Championship Playoffs and the promised land of the Premier League

This season’s Championship Playoffs get underway on Saturday. Aston Villa and West Brom face off in the West Midlands derby in one semi-final while Leeds United and Derby County meet in the other tie.

Both semi-finals will be played over two legs with the Championship Playoff final between the winners taking place on Monday, May 27th at Wembley.

Norwich City won the Championship title and Sheffield United came second, meaning automatic promotion for both sides.

Now, the above-mentioned four teams will battle it out for the final promotion spot and a place among England’s elite as part of the 2019/20 Premier League (PL) season.

Depending on which reports you read, promotion to the PL can be worth anywhere between £180 million to £280 million for the winning club.

The huge totals are made up of an accumulation of fees for things such as domestic broadcast deals, overseas broadcast deals, facility fees for live games during the season, an equal share of central PL commercial deals and also a merit payment received at the end of the season based on your final PL position.

Even if, like Fulham this season, a team gets relegated again after just one season in back in the PL, the introduction of parachute payments has helped teams to cope with the drop back out of the top tier of English football.

Parachute payments were brought in, like the name suggests, to allow teams a gentler landing back in the Championship should the PL adventure only last one year.

In the past, many clubs have come up and spent huge amounts in the transfer market, greatly increasing wage bills in the process, only for it to result in huge financial difficulty following relegation, away from the security of PL revenue.

Such situations called for change so clubs could be protected from collapse upon leaving the PL. Parachute payments were designed to help support their wage bills in the transition years after returning to Championship football.

Now, in a club’s first year after relegation, they get 55% of what they would have received from the central prize pool had they maintained their status in the PL.

In year two after dropping out of the PL, the club receives 45% and in year three it is 20%, if the team had managed to spend more than one season up in the PL. If they only managed the one PL season, then they just receive the first two payments mentioned over two years.

To put that in the context of figures, a club relegated from the PL last season got around £48m in parachute payments and will get £38m next season – unless immediate promotion is achieved.

The PL is the wealthiest domestic league on the planet right now.

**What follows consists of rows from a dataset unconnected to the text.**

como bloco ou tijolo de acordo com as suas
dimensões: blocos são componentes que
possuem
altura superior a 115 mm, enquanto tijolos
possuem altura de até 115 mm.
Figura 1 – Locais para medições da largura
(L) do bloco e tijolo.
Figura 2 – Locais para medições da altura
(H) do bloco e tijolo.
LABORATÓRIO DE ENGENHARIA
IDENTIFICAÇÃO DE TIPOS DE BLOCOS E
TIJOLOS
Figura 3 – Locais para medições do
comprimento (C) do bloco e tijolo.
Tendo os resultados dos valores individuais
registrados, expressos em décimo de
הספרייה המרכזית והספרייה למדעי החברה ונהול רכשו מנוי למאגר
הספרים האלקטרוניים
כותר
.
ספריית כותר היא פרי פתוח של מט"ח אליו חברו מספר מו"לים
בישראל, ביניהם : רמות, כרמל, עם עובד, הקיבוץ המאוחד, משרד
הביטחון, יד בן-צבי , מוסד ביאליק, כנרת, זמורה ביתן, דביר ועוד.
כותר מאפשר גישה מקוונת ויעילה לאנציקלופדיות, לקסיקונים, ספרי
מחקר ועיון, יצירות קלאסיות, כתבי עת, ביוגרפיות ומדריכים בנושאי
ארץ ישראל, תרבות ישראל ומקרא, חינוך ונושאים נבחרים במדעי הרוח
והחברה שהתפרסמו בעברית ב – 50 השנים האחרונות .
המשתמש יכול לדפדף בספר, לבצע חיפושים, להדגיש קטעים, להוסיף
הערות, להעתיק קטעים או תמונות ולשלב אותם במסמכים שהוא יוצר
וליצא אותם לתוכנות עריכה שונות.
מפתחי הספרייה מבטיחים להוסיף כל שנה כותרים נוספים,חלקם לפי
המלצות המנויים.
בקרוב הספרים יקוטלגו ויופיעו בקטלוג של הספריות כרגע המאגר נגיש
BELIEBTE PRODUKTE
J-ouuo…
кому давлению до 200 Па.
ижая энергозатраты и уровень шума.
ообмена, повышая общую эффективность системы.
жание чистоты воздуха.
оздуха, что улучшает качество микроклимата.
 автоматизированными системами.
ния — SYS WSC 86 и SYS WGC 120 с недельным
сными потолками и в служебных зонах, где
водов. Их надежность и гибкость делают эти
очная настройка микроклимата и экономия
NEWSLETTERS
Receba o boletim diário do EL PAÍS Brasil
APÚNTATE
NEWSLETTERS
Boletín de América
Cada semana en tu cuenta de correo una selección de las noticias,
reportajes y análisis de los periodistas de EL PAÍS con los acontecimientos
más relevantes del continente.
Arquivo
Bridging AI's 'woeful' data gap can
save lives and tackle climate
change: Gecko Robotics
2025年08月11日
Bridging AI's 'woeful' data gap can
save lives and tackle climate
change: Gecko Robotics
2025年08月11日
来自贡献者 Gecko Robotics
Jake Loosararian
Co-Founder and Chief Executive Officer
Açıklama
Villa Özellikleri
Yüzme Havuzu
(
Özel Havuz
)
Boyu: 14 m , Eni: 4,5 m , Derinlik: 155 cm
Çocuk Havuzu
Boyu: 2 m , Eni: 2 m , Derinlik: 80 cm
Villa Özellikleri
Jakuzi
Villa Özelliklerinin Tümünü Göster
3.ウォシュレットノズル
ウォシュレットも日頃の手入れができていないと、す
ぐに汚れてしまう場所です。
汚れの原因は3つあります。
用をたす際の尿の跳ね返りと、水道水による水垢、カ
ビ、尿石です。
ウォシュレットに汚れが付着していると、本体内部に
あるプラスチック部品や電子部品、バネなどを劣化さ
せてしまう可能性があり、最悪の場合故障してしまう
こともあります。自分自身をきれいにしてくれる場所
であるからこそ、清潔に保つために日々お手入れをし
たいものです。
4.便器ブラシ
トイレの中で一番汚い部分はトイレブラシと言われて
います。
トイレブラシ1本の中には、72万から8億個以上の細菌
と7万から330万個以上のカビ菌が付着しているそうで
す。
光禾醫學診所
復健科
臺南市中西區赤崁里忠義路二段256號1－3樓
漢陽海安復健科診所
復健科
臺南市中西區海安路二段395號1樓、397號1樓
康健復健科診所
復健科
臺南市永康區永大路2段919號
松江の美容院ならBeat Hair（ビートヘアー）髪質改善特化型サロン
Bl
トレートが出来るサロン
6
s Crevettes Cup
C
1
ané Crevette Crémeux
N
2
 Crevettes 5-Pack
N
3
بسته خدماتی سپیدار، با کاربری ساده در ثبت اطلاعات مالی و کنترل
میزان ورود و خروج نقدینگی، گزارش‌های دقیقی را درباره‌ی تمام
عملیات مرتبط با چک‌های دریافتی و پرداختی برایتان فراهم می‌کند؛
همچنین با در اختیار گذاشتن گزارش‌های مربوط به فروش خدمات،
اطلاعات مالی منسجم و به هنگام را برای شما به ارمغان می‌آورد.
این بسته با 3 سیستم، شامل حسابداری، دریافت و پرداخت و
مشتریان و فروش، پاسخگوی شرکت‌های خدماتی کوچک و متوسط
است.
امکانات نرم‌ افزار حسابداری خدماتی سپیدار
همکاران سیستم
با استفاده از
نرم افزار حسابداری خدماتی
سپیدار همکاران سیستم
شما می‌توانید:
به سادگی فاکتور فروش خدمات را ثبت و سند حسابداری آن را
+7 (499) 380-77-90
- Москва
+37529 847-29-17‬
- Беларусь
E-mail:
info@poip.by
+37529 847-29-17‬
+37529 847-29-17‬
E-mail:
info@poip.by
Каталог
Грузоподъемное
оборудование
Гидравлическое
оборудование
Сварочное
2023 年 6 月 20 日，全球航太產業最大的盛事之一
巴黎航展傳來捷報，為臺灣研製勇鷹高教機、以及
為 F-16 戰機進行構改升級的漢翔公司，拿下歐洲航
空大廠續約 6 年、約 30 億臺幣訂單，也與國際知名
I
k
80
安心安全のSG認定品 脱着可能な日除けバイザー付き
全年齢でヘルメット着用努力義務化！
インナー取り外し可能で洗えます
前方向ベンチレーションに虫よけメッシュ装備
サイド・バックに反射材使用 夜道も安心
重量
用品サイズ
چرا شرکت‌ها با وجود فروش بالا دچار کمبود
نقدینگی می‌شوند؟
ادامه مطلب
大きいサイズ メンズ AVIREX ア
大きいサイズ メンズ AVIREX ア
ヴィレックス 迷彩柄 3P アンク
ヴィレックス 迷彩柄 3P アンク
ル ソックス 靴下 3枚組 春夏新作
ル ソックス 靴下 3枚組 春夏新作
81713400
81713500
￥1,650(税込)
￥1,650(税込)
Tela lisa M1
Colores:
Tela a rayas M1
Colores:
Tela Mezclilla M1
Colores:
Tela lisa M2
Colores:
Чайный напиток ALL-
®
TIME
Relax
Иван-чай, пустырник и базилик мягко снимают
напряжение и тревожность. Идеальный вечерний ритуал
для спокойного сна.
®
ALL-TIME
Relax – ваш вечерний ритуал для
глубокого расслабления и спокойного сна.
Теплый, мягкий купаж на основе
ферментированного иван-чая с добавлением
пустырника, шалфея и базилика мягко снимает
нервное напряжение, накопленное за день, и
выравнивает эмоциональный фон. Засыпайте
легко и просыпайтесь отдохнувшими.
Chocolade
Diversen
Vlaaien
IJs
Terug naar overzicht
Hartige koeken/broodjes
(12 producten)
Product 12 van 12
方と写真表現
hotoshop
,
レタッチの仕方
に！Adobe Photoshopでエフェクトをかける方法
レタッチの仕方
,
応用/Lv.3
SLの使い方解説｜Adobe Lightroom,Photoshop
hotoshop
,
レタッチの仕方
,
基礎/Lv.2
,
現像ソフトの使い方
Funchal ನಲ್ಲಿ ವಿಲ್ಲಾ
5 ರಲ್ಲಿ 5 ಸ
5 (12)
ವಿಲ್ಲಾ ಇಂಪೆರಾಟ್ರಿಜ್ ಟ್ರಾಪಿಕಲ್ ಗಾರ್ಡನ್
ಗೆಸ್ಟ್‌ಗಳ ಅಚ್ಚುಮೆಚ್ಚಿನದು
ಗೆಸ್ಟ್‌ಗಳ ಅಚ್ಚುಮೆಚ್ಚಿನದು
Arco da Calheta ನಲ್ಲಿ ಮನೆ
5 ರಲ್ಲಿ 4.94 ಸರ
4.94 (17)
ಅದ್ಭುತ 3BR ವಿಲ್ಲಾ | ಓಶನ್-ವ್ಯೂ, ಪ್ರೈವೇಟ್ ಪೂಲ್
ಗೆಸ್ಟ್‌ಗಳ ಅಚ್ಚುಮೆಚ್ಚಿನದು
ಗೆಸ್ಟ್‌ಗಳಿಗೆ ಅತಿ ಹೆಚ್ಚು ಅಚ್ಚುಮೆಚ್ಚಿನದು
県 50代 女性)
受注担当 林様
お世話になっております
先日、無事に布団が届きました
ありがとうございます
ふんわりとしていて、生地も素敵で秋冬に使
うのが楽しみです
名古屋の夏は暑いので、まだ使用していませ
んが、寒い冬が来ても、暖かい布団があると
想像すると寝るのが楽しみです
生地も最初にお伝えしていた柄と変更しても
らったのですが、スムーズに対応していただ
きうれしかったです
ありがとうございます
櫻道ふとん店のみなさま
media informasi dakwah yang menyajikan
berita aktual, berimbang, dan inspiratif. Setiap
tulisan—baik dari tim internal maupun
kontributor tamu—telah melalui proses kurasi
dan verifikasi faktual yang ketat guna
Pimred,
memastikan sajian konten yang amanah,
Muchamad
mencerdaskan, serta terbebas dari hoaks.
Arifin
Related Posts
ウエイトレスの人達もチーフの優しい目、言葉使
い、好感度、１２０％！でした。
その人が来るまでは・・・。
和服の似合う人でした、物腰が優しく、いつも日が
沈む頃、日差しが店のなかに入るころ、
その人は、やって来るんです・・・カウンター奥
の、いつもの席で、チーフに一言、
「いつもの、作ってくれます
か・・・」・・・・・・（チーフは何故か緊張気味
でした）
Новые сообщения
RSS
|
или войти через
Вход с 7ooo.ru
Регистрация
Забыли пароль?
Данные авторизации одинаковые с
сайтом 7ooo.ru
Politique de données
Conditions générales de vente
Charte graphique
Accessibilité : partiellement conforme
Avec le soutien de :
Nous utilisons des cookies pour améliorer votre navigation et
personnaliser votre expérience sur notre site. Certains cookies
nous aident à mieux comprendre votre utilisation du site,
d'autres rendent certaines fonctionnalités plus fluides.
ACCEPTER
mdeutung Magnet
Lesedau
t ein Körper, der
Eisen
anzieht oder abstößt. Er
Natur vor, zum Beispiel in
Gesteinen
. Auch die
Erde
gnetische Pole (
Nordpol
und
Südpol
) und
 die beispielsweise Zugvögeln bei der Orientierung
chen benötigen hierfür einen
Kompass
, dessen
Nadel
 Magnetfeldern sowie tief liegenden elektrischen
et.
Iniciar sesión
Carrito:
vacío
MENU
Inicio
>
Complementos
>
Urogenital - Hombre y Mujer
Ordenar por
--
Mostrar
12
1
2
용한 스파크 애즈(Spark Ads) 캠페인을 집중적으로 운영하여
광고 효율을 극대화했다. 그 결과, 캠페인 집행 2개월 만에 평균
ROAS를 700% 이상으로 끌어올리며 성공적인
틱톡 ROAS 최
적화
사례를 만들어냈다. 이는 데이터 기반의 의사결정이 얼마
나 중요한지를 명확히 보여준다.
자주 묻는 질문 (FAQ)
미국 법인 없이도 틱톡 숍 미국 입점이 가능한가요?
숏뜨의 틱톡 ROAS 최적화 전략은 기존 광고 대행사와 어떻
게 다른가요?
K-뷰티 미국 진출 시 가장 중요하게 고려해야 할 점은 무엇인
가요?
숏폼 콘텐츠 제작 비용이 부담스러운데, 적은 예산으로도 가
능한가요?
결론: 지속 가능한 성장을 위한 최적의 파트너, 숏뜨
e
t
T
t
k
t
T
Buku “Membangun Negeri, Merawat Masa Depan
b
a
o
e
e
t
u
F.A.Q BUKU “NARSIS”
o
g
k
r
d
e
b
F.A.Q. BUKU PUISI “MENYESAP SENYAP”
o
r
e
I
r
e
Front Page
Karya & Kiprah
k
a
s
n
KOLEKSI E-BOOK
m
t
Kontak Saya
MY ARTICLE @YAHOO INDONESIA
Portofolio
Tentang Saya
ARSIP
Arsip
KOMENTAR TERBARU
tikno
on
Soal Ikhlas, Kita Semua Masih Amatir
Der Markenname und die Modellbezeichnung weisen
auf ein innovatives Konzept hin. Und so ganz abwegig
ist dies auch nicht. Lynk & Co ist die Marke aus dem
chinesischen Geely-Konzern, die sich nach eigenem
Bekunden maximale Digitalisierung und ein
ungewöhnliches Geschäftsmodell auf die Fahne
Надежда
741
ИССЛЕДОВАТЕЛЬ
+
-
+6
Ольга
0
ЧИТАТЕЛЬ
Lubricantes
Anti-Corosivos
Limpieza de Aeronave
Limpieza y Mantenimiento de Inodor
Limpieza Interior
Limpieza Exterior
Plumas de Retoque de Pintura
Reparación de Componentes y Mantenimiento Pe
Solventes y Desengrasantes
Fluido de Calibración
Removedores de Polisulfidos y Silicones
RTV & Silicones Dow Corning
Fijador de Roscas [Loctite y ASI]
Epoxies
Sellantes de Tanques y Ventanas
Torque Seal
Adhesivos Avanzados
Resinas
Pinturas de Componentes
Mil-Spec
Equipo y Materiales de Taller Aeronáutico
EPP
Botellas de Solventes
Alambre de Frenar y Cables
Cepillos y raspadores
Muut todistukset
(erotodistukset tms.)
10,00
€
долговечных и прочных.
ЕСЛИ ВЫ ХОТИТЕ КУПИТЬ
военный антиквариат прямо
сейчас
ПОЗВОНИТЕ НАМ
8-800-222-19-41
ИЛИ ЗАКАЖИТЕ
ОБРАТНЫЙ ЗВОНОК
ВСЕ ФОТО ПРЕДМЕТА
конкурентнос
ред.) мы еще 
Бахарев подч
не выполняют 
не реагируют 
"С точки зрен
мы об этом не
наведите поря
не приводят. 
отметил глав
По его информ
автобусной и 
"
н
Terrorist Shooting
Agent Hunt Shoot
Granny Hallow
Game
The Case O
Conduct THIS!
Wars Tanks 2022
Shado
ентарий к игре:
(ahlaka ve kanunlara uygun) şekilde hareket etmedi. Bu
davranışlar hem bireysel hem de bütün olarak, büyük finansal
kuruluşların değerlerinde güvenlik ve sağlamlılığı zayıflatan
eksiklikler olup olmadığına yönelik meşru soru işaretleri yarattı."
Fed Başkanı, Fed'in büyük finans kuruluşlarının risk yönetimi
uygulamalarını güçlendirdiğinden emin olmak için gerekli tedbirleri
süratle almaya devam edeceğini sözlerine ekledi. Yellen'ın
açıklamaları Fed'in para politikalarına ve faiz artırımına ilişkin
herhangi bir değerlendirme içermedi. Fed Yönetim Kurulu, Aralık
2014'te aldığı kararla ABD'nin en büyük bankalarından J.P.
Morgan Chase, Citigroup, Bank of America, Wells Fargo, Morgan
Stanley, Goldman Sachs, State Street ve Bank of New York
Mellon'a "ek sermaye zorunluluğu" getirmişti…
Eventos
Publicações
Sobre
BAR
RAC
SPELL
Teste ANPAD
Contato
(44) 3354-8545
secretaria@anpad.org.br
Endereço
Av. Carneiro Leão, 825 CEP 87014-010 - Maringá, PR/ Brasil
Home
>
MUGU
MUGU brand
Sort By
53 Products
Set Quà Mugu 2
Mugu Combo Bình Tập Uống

Therefore, promotion from the Championship opens clubs up to revenue streams not witnessed anywhere else in football.

In 2017/18, the PL guaranteed all participating clubs a minimum of almost £95 million, rising based upon league position. That season’s champions, Manchester City, earned just under £150 million.

The 2019/20 season will see a slight reduction in the PL’s domestic TV broadcast payments. However, the it is hoping to make up for that drop-off with improved overseas deals making up the difference, if not more.

Increased gate receipts plus massively elevated retail and commercial income as a result of a club’s PL status are just some other examples of what promotion to the top division can mean.

This season, Aston Villa and Derby County enter the playoffs for the second consecutive season. Villa lost 1-0 to Fulham in the final at Wembley.

West Bromwich Albion are looking to bounce back into the PL at the first attempt while Leeds United haven’t tasted top-flight football since their relegation in 2004.

It’s a huge week of football for those four teams. Every May we are left with memories of scenes of absolute delight and mayhem from Wembley as one team secures a spot back amongst the big boys. Looking at the figures above, it’s not hard to see why promotion back to the top tier is crucial to any club.